О. М. Когда СССР запустил в космос первый спутник, то хотя во всех языках мира есть соответствующий перевод, все равно весь мир стал говорить «sputnik». Пример из гуманитарной области: когда Горбачев выступил со своим «новым мышлением», несмотря на то, что во всех языках есть перевод, «perestroyka» вошла во все языки. Сейчас вместе с компьютерами, интернетом и программным обеспечением мы заимствуем из английского всякие файлы, браузеры, чаты, блоги, сканеры, принтеры, дивайсы, юзерпики, как когда-то заимствовали техническую терминологию на заводах, как заимствована политическая лексика, хотя для всего есть русские слова или можно сделать русскую кальку.
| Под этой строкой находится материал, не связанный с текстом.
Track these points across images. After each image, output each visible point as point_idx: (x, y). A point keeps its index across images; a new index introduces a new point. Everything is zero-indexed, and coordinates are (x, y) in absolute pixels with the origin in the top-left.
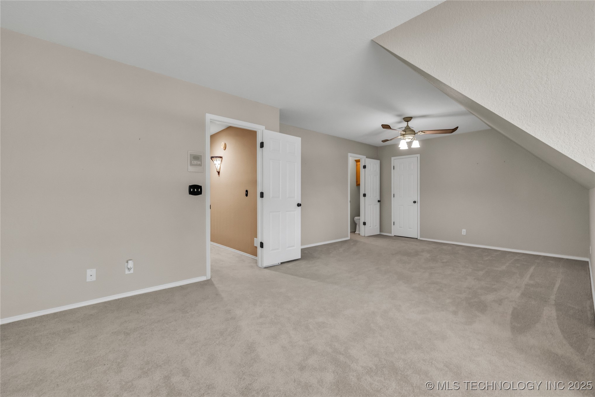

Я это говорю к тому, что если русская философия сделает то, что всем понравится, то наша лексика будет входить в другие языки в неизменном виде, это нас не маргинализирует, а сделает гуманитарными лидерами в мире. Если же мы не станем делать то, что нужно всем в мире, что будет востребовано, а наоборот противопоставим себя человечеству, но в его же терминах, как это было до сих пор, мы маргинализируемся.
А. Н. Каков ваш основной философский концепт?
О. М. У меня нет концептов в точном смысле этого слова, то есть неких слов, которые охватывают и содержат в себе другие. Вообще я считаю, что все эти кружочки из школьного курса логики с «содержаниями и объемами понятия» — очень большая натяжка. Одни слова не содержат в себе другие. «Мебель» — одно слово, «шкаф» — другое. Их происхождение различно, употребление тоже и т. д. А все попытки выстроить между ними отношения, иерархию и проч. — внешняя не нужная работа. В философии выделение главного слова, на котором якобы что-то базируется, — это фундаментализм. Казалось бы, разве не поиском таких фундаментов всегда занималась философия? Нет. Даже такая «цель философствования» уже искажает подлинную философию, которая может быть только «сама из себя» без внешней цели.